Microsoft has termed AAD DS as a managed domain. It is for users, services, and applications to consume. This can change the available management tasks. Moreover, the privileges one has with managed domain.
AAD DS is different from on-prem AD. There are a number of differences. These include a lack of enterprise and domain admin privileges. Moreover, the addition of the on-prem domain controller to a managed domain is not taken place.
For the usage of AAD and Azure AD DS. You will need full AD capabilities. Hence, this will factor in the associated costs for that.
Active Directory Cost
AD has a number of costs. Which include software, server and licensing.
Windows Server: Software
You will need to purchase the software. That you can install on the server. Since 2016, the Windows server license is on per CPU core. This changes it from a previous socketed CPU structure. The purchase of a license is in 2 or 16 packs.
Domain Controllers: Servers
Usage of on-prem with Azure AD servers is a cost. You can set up a virtual environment. Or maintain a room for the servers. Therefore, both the factor cost AAD. Furthermore, the need for a budget for redundant servers will be there. This is in case the primary domain controller fails.
Client Access Licenses: licensing
Client access licenses are an important cost. Moreover, the purchase is on device count or user count.
Linux, Mac, and other Non-Microsoft Resources. The Add Ons
You will need to seek a third party tool. If you use Linux or Mac with Azure AD. Hence, the tool is needed for system management and central user. Locally authentication will be required if you have AD on-prem. Therefore, if you have Mac or Linux, you can authenticate it locally. However, there will be a struggle without central user management. Moreover, without GPO like capabilities for those platforms.
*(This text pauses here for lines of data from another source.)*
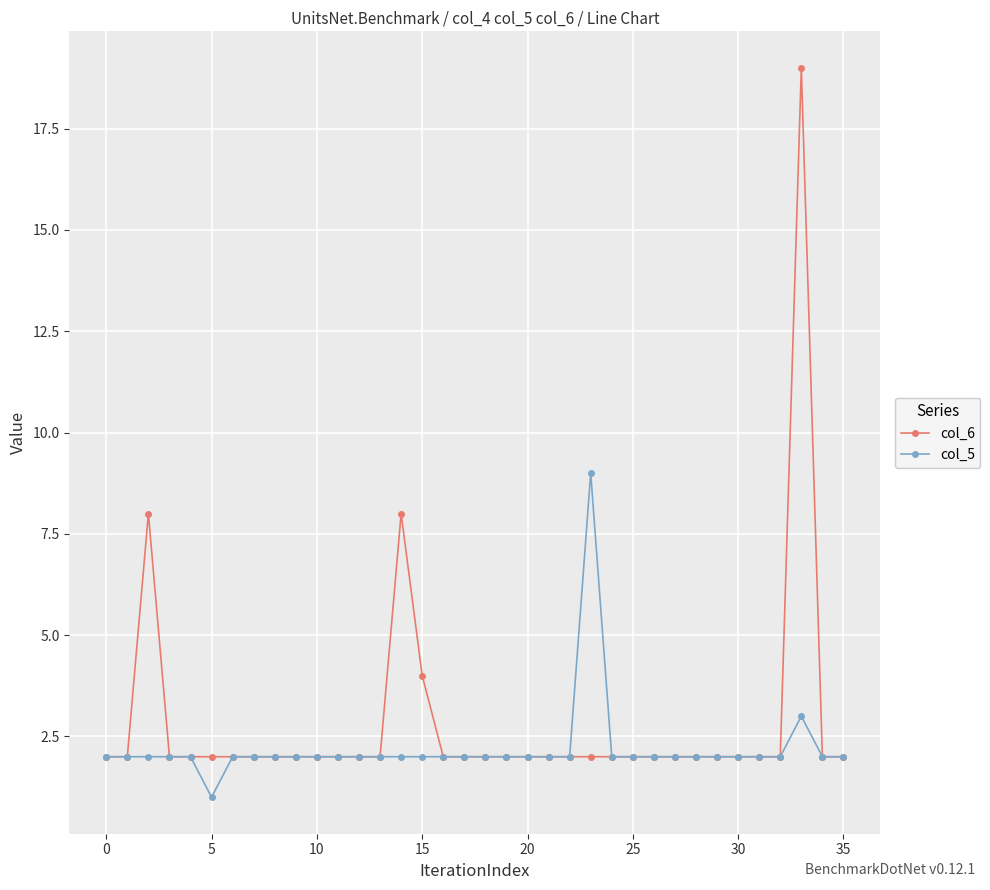

At how many categories does at least one series exceed 6?

4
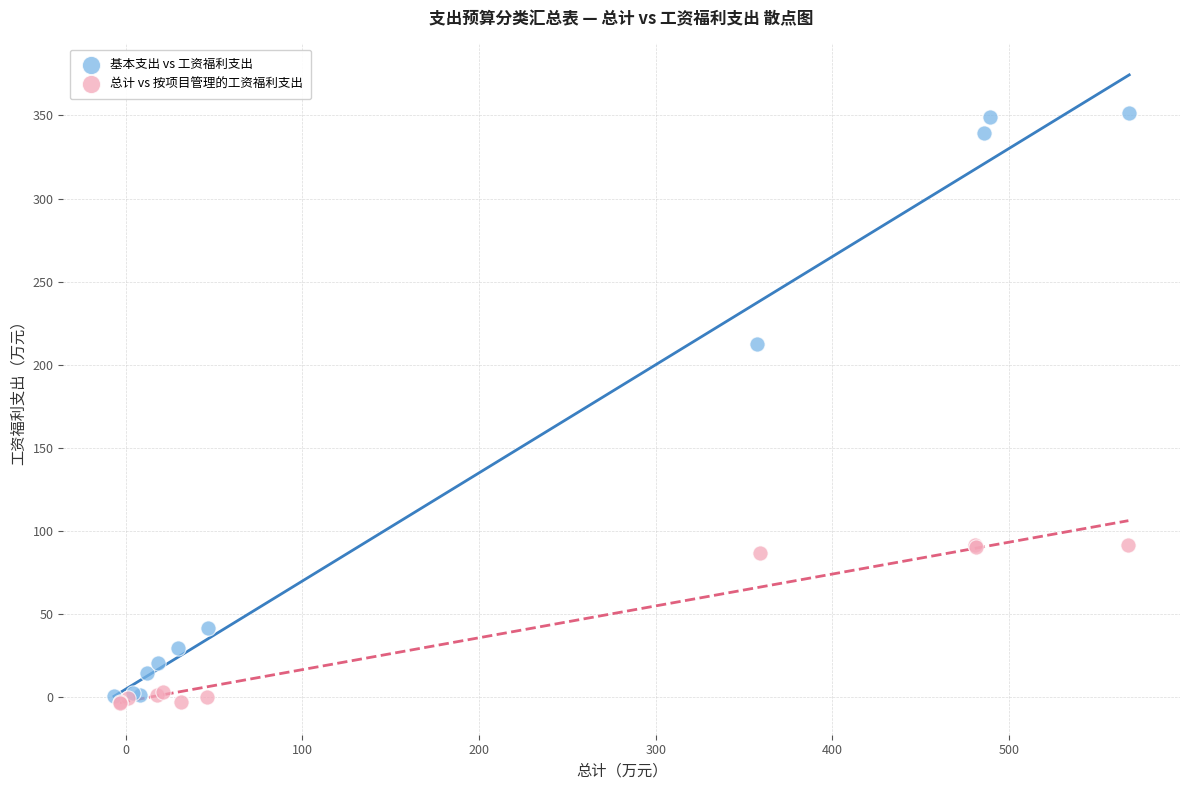

What are all the series names shown in the legend?

基本支出 vs 工资福利支出, 总计 vs 按项目管理的工资福利支出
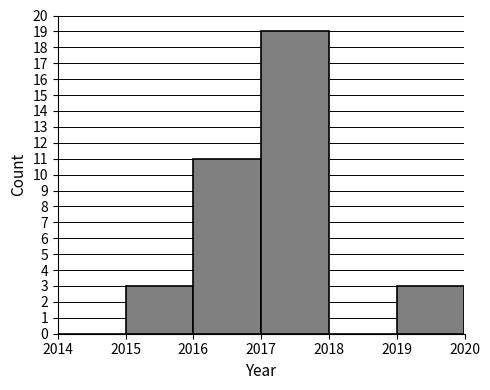

How tall is the bar that spans 2016 to 2017 on the x-axis? The values are not printed on the chart, so give them approximately, as read against the axis.

11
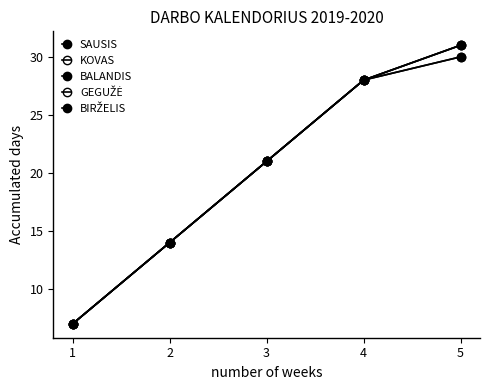

What is the sum of the KOVAS values at 2 and 1?

21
Furthermore, associated identity management costs will have to manage. If you aren’t hosting all server infrastructure in Azure. You will have to use other services. Hence, use cloud infrastructure providers like AWS and GCP. Some platform offers its own managed AD services. However, make sure they can connect back to your AD. Or to your Azure. Hence, this work is not easy. It can add a great deal of fragility to the IAM environment.
AAD doesn’t come with Cloud LDAP functions. You will need an LDAP server for it. As well as, service on-prem LDAP applications.
Azure AD DS allows the migration of legacy applications. This can be done to Azure entirely. This service, however, has an extra cost. Also the work around the migration of applications. Hence, it is not easy.
Cloud RADIUS functionality isn’t included with Azure AD. However, you can signup for it. RADIUS server on-prem can be bought. Or have the capability of managing VPN access and WiFi. This is an important security component.
Evaluation of Azure AD
Azure AD is a solution for a Microsoft shop. Therefore, It has already established AD. It only needs to extend IT resource management. That will be done to the cloud. However, existing stacks should be assessed by the organizations. Moreover, if Azure AD will address their needs. Before they go to make a purchase. Especially if IT needs are fulfilled.
Besides, with AAD, the purchase of Azure AD DS will be needed. The Maintenance of Azure AD Connect and on-prem AD. RADIUS and LDAP instances. Moreover, extensions to MAC and Linux systems. These all total to cost centers.
Hence, Azure AD is not a solution for all. It doesn’t meet certain use cases.